I am sure fp16 will improve performance, but I can’t change network-mode to 2. This solution of changing it to fp16, ou even int8, just cloaks the problem, the GPU must perform at fp32.

Note that GPU is being used at 68%, so there is plenty idle processing that needs to be used. How can we identify the pipeline agressor?

please refer to this topic. if testing two streams with fp32 accuracy, please share the log of “trtexec --loadEngine=saved.engine --fp16”.

So, this is the log for ubuntu@ubuntu:~/EdgeServer$ /usr/src/tensorrt/bin/trtexec --loadEngine=/home/ubuntu/EdgeServer/model_b4_gpu0_fp32.engine --fp16:

log.txt (9.0 KB)

thanks for the sharing! from the log, the theoretical max fps of inference is 54, if using two streams, the theoretical max fps of each stream should be 25. you can use “src-> pgie → fakesink” to verify. I have provide the code on Apr 16.

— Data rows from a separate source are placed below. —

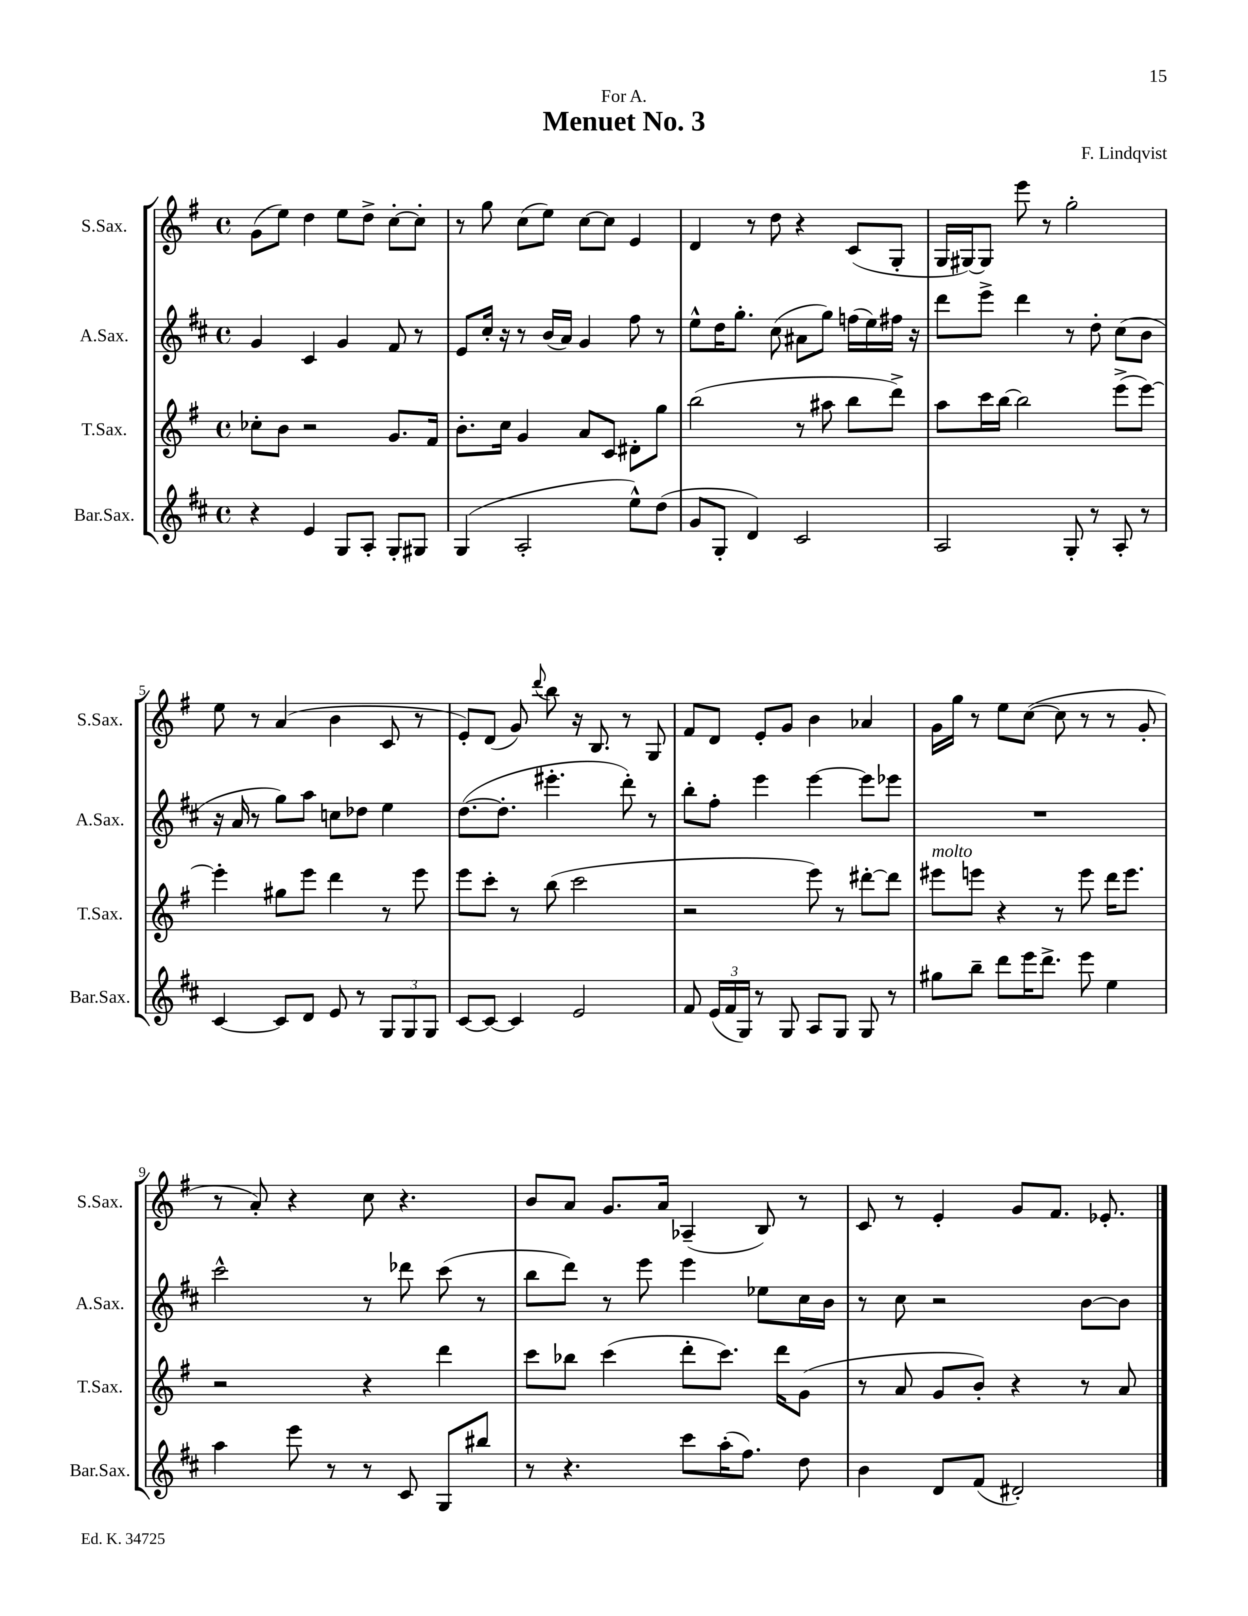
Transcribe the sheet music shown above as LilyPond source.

\header { title = "Menuet No. 3" composer = "F. Lindqvist" dedication = "For A." }
<<
\new StaffGroup <<
\new Staff = "s0" \with { instrumentName = "S.Sax." shortInstrumentName = "S.Sax." } {
    \clef treble \key g \major \defaultTimeSignature \time 4/4
    \autoBeamOff g'8[( e''8]) d''4 e''8[ d''8]-> c''8[~-. c''8]-. |
    r8 g''8 c''8[( e''8]) c''8[~ c''8] e'4 |
    d'4 r8 d''8 r4 c'8[( g8]-. |
    g16[ gis16~) gis8] e'''8 r8 g''2-. |
    e''8 r8 a'4( b'4 c'8 r8 |
    e'8[-.) d'8]( g'8) \appoggiatura { d'''8 } b''8 r16 b8. r8 g8 |
    fis'8[ d'8] e'8[-. g'8] b'4 aes'4 |
    g'16[ g''16] r8 e''8[ c''8]~( c''8 r8 r8 g'8-. |
    r8 a'8-.) r4 c''8 r4. |
    b'8[ a'8] g'8.[ a'16] aes4--( b8) r8 |
    c'8 r8 e'4-. g'8[ fis'8.] ees'8.-. \bar "|." |
}
\new Staff = "s1" \with { instrumentName = "A.Sax." shortInstrumentName = "A.Sax." } {
    \clef treble \key d \major \defaultTimeSignature \time 4/4
    \autoBeamOff g'4 cis'4 g'4 fis'8 r8 |
    e'8[ cis''16]-. r16 r8 b'16[( a'16]) g'4 fis''8 r8 |
    e''8[-^ d''16 g''8.]-. cis''8( ais'8[ g''8]) f''16[( e''16) fis''16] r16 |
    d'''8[ e'''8]-> d'''4 r8 d''8-. cis''8[( b'8] |
    r16 a'16 r8 g''8[) a''8] c''8[ des''8] e''4 |
    d''8.[~( d''8.]-. eis'''4.-. d'''8-.) r8 |
    b''8[-. fis''8]-. e'''4 e'''4~ e'''8[ ees'''8] |
    R1 |
    cis'''2-^ r8 des'''8 cis'''8( r8 |
    b''8[ d'''8]) r8 e'''8 e'''4 ees''8[ cis''16 b'16] |
    r8 cis''8 r2 b'8[~ b'8] \bar "|." |
}
\new Staff = "s2" \with { instrumentName = "T.Sax." shortInstrumentName = "T.Sax." } {
    \clef treble \key g \major \defaultTimeSignature \time 4/4
    \autoBeamOff ces''8[-. b'8] r2 g'8.[ fis'16] |
    b'8.[-. c''16] g'4 a'8[ c'8] dis'8[-. g''8] |
    b''2( r8 ais''8 b''8[ d'''8]->) |
    a''8[ c'''16 b''16]~ b''2 e'''8[->( e'''8]~) |
    e'''4-. gis''8[ e'''8] d'''4 r8 e'''8 |
    e'''8[ c'''8]-. r8 b''8( c'''2 |
    r2 e'''8) r8 dis'''8[~-. dis'''8] |
    eis'''8[^\markup { \italic "molto" } e'''8] r4 r8 e'''8 d'''16[ e'''8.] |
    r2 r4 d'''4 |
    c'''8[ bes''8] c'''4( d'''8[-. c'''8.]) d'''16[ g'8]( |
    r8 a'8 g'8[ b'8]-.) r4 r8 a'8 \bar "|." |
}
\new Staff = "s3" \with { instrumentName = "Bar.Sax." shortInstrumentName = "Bar.Sax." } {
    \clef treble \key d \major \defaultTimeSignature \time 4/4
    \autoBeamOff r4 e'4 g8[ a8]-. g8[-. gis8] |
    g4( a2-. e''8[-^) d''8]( |
    g'8[ g8]-. d'4) cis'2 |
    a2 g8-. r8 a8-. r8 |
    cis'4~ cis'8[ d'8] e'8 r8 \tuplet 3/2 { g8[ g8 g8] } |
    cis'8[~ cis'8]~ cis'4 e'2 |
    fis'8 \tuplet 3/2 { e'16[( fis'16 g16]) } r8 g8 a8[ g8] g8 r8 |
    gis''8[ b''8]-- d'''8[ e'''16 d'''8.]-> e'''8 e''4 |
    a''4 e'''8 r8 r8 cis'8 g8[ bis''8] |
    r8 r4. cis'''8[ a''16-.( fis''8.]) d''8 |
    b'4 d'8[ fis'8]( dis'2-.) \bar "|." |
}
>>
>>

So, running the pipeline with src->streammux->queue->pgie->fakesink (python3 deepstream_test_3.py --silent --no-display -i rtsp://admin:hbyt12345@10.21.45.19 rtsp://admin:hbyt12345@10.21.45.19 rtsp://admin:hbyt12345@10.21.45.19 rtsp://admin:hbyt12345@10.21.45.19)
I get:
****PERF: {‘stream0’: 15.19, ‘stream1’: 15.19, ‘stream2’: 15.19}
****PERF: {‘stream0’: 15.6, ‘stream1’: 15.6, ‘stream2’: 15.6}
****PERF: {‘stream0’: 15.6, ‘stream1’: 15.6, ‘stream2’: 15.6}
****PERF: {‘stream0’: 15.39, ‘stream1’: 15.39, ‘stream2’: 15.39}
****PERF: {‘stream0’: 15.59, ‘stream1’: 15.59, ‘stream2’: 15.59}
****PERF: {‘stream0’: 15.59, ‘stream1’: 15.59, ‘stream2’: 15.59}
****PERF: {‘stream0’: 15.39, ‘stream1’: 15.39, ‘stream2’: 15.39}
****PERF: {‘stream0’: 15.6, ‘stream1’: 15.6, ‘stream2’: 15.6}
****PERF: {‘stream0’: 15.58, ‘stream1’: 15.58, ‘stream2’: 15.58}
****PERF: {‘stream0’: 15.4, ‘stream1’: 15.4, ‘stream2’: 15.4}
****PERF: {‘stream0’: 15.58, ‘stream1’: 15.58, ‘stream2’: 15.58}

noticing you are testing with four streams, from the logs, the total fps should be about 15x4=60(each stream fps x stream number). it is close to the theoretical max fps 54.